Mohamed Benchicou à Radio Campus :
« J’ai vécu la prison comme un mal nécessaire » (19 décembre 2006)

Invité dimanche 17 décembre à Radio Campus (dans l’émission « La Voix de la Berbérie » animée par Anzar), Mohamed Benchicou le dit à nouveau : « La presse algérienne sort d’une guerre sans précédent qui aura duré trois ans ». La grâce présidentielle accordée en juillet dernier aux journalistes ressemble à un armistice. L’arsenal juridique contre la presse demeure et, avec lui, les menaces contre la liberté d’expression.

photos Gérard Rouy

C’est un homme particulièrement calme, lucide et déterminé qui s’exprimait dimanche 17 décembre au micro de Radio Campus, devant ceux qui l’ont soutenu durant ses deux années de détention. Mohamed Benchicou ne veut cultiver aucune amertume après cette trop longue incarcération. « La prison, glisse-t-il doucement, je l’ai vécue comme un mal nécessaire ». Il s’en explique face aux auditeurs : « Si l’on considère que ce qui nous arrive est le prix que nous payons pour que ce pays [l’Algérie] se débarrasse du totalitarisme et de l’oppression qui l’empêchent d’évoluer vers la démocratie, alors nous relativisons beaucoup de choses. » L’arrestation du directeur du Matin et la suspension de six journaux, en août 2003, pour des dettes auprès des imprimeries, a constitué le lancement de trois années noires pour la presse privée et indépendante. Elles ont notamment été marquées par un harcèlement judiciaire soutenu contre les journalistes et par la condamnation de 23 d’entre eux à de la prison ferme. Six ont été incarcérés.

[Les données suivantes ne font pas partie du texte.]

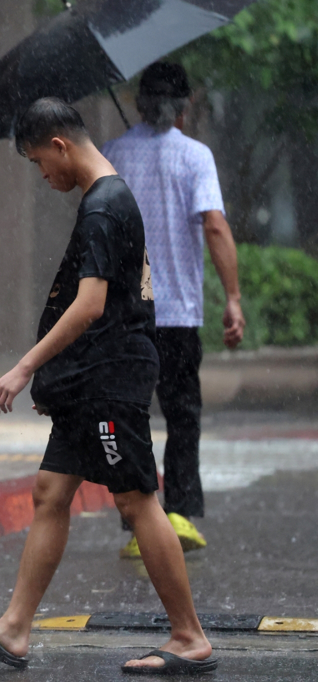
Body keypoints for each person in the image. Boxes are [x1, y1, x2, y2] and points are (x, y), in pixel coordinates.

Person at [0, 98, 217, 675]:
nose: (44, 176)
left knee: (136, 499)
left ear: (60, 146)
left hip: (110, 375)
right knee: (50, 492)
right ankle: (14, 629)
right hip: (92, 376)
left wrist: (23, 368)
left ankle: (189, 637)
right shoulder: (108, 198)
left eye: (41, 162)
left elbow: (89, 306)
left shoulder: (103, 207)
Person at [102, 62, 244, 558]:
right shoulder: (194, 156)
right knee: (183, 415)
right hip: (177, 313)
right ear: (184, 110)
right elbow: (215, 226)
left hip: (124, 314)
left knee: (130, 414)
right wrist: (233, 299)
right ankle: (178, 513)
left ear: (140, 105)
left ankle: (140, 519)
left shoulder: (113, 153)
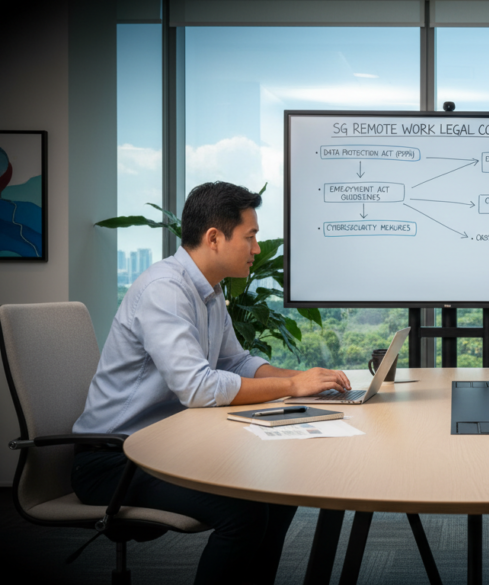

Aucune chance pour la reparution du « Matin »

La grâce prononcée par le président Bouteflika, le 5 juillet dernier, signe sans doute la fin de ces « trois années de guerre », pour reprendre l’expression de Mohamed Benchicou. Mais les textes de loi limitant la liberté de la presse n’ont pas été abrogés. Dans un autre domaine, le journaliste Arezki Aït Larbi, correspondant à Alger pour Le Figaro et Ouest France, s’est vu confisquer son passeport en mai 2006. Le motif : en 1997, il a été condamné par défaut à six mois de prison ferme dans le cadre d’une affaire en diffamation remontant à 1994. Il avait alors publié des témoignages sur des sévices commis sur des détenus politiques dans les années 1980, dans le pénitencier de Lambèse (près de Batna). Aujourd’hui, Arezki Aït Larbi dispose à nouveau de son passeport mais la condamnation pèse toujours.

Mohamed Benchicou ne se nourrit pas d’illusions. Il est convaincu que, dans les circonstances actuelles, son journal, Le Matin, n’a aucune chance de reparaître. « D’ailleurs, rappelle-t-il, le pouvoir vient de réaffirmer qu’il n’accordera plus d’autorisation pour de nouvelles publications ». Les journalistes doivent donc se battre avec les moyens dont ils disposent et en usant de la liberté qui leur reste. Ainsi, Mohamed Benchicou publie-t-il une chronique hebdomadaire, et dépourvue de toute complaisance, dans le quotidien Le Soir d’Algérie. Mais il insiste : En Algérie, « le pouvoir n’a jamais accepté la liberté de la presse ». Sous le régime d’Abdelaziz Bouteflika, on a affaire à une véritable stratégie qui ne vise pas que la presse. Toutes les formes d’expression, à commencer par celle des syndicats, sont dans le collimateur. En fait, affirme-t-il, le pouvoir souhaite un retour au système unique qui a éclaté après la révolution de 1988. Le gouvernement a dit explicitement, cite-t-il : « Nous ne voulons pas revivre l’ouverture désordonnée du champ politique connue en 1989 ». C’est aussi comme cela que Mohamed Benchicou explique que le champ médiatique ne peut s’ouvrir à la télévision privée.

Ph. A.

Le Club de la presse a programmé, mardi 9 janvier, un rendez-vous autour de la liberté de la presse, dont le programme précis reste à déterminer. Cette initiative fait suite à celle du Club de Strasbourg qui, le 7 décembre, soit deux mois après l’assassinat de la journaliste Anna Politkovskaïa, avait organisé un rassemblement devant le Consulat de Russie à Strasbourg. Seront invités à Lille : Mohamed Benchicou, le journaliste iranien Hossein Bastani (lire l’article sur sa venue aux Lundis du Club) et, nous l’espérons, une journaliste russe.